Five years ago, artist Ineta Freidenfelde began sketching birds at her home in Bieriņi, a leafy neighbourhood in Riga’s southern suburbs. Then the spring 2020 lockdown arrived, and she used all that free time to intensively observe the winged creatures and create beautiful paintings.
“It was so enthralling that time just flew by,” she says. “People think they are the center of everything, that we can chop down and tear up whatever we like. But the world of birds is wonderfully beautiful.”
Ineta was born in Rīga, then spent part of her teens at applied arts school in Liepāja before returning to the capital in the early 1990s to study stage design and painting at the Latvian Academy of Art. She honed the gilding techniques which give her paintings such a striking look at the Hamilton Kerr Institute in Cambridge, UK.
Ineta’s curiosity about birds grew after she persuaded her neighbours not to cut down a tree housing a crows’ nest. While the said neighbours regarded the crows as noisy pests, Ineta was moved by the feathered couple’s supportive, monogamous relationship (“better than humans,” she laughs), and their tender care for their chicks, even making sure they take midday naps.
On one occasion, a hawk swept in to feast on doves Ineta keeps in a cage outside. But in an unusual act of cross-species solidarity, a mob of crows chased the predator away.

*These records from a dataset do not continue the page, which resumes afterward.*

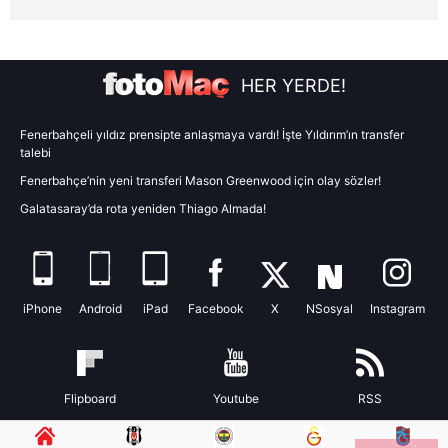
için Ayarlar butonuna tıklayabilir,
Çerez Bilgilendirme
Metnimizi
ziyaret edebilirsiniz.
HER YERDE!
6698 sayılı Kişisel Verilerin Korunması Kanunu uyarınca
hazırlanmış Aydınlatma Metnimizi okumak ve sitemizde
Fenerbahçeli yıldız prensipte anlaşmaya vardı! İşte Yıldırım’ın transfer
ilgili mevzuata uygun olarak kullanılan çerezlerle ilgili bilgi
talebi
almak için lütfen
tıklayınız
.
Fenerbahçe’nin yeni transferi Mason Greenwood için olay sözler!
Galatasaray’da rota yeniden Thiago Almada!
iPhone
Android
iPad
Facebook
X
NSosyal
Instagram
Flipboard
Youtube
RSS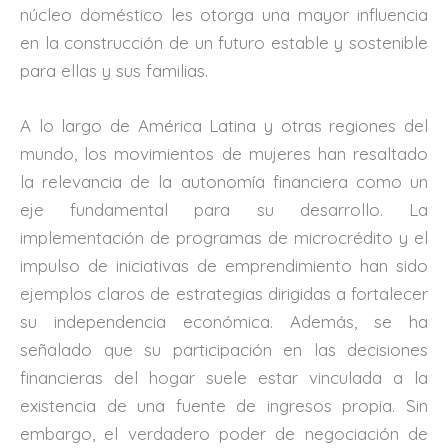
núcleo doméstico les otorga una mayor influencia
en la construcción de un futuro estable y sostenible
para ellas y sus familias.
A lo largo de América Latina y otras regiones del
mundo, los movimientos de mujeres han resaltado
la relevancia de la autonomía financiera como un
eje fundamental para su desarrollo. La
implementación de programas de microcrédito y el
impulso de iniciativas de emprendimiento han sido
ejemplos claros de estrategias dirigidas a fortalecer
su independencia económica. Además, se ha
señalado que su participación en las decisiones
financieras del hogar suele estar vinculada a la
existencia de una fuente de ingresos propia. Sin
embargo, el verdadero poder de negociación de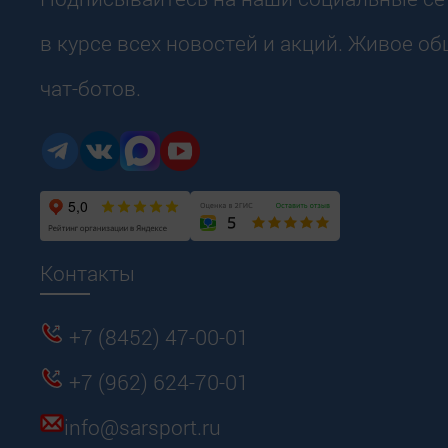
в курсе всех новостей и акций. Живое о
чат-ботов.
Контакты
+7 (8452) 47-00-01
+7 (962) 624-70-01
info@sarsport.ru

Large seagulls made squawking appearances, and a bunch of ducks dived in for Ineta’s birthday. The household’s firewood pile has a storks’ nest on top and a sparrows’ nest in a niche between the logs. Concerned that a summer heatwave was making the wood stack an oven, Ineta ran a trickling hose through it to cool it down.
After the sparrow chicks grew up, they landed on the windowsill to show Ineta they had made it, before flying off to live their lives.
“They clearly realised the connection,” she says. “And I wanted to draw them and paint them to show how precious they are. They are highly intelligent beings.”
When Covid regulations permitted, Ineta held an exhibition in the “Valters un Rapa” bookstore in central Riga titled “Nature doesn’t do Quarantine,” intended to show that regardless of what humans do, nature continues on its own path. Her bird works are currently on display in the chapel at Brukna Manor in Zemgale.
Ineta occasionally holds open days at her home so people can discover how she works first-hand. This blends with the bohemian vibe of Bieriņi, where a community of painters and sculptors have maintained studios since the 1980s. Visitors to Bieriņi can also check out a sculpture park by Indulis Ranka, who also formed the stone sculptures at the Turaida Hill of Folk Songs near Sigulda.
As well as creative passion, artists also have to earn a living. Ineta admits to having financial ups and downs, made easier by the vegetable garden she and her daughter tend, which supplies much of their food. Her paintings can be seen on her website, and they are available for sale at the French online gallery Singulart. Her works have ended up in collections around the world. A few years ago, her small-sized portraits of Latvian birds were highly in demand in Russia.
During one lean period, Ineta got a job in a library. But after a fall at work left her with severe concussion, she realised she had to stop wasting time and get on with painting.
“Whenever I try to lead a conventional life, things go haywire for me,” she says. “I feel like a kindred spirit with the birds – we’re born to be free.”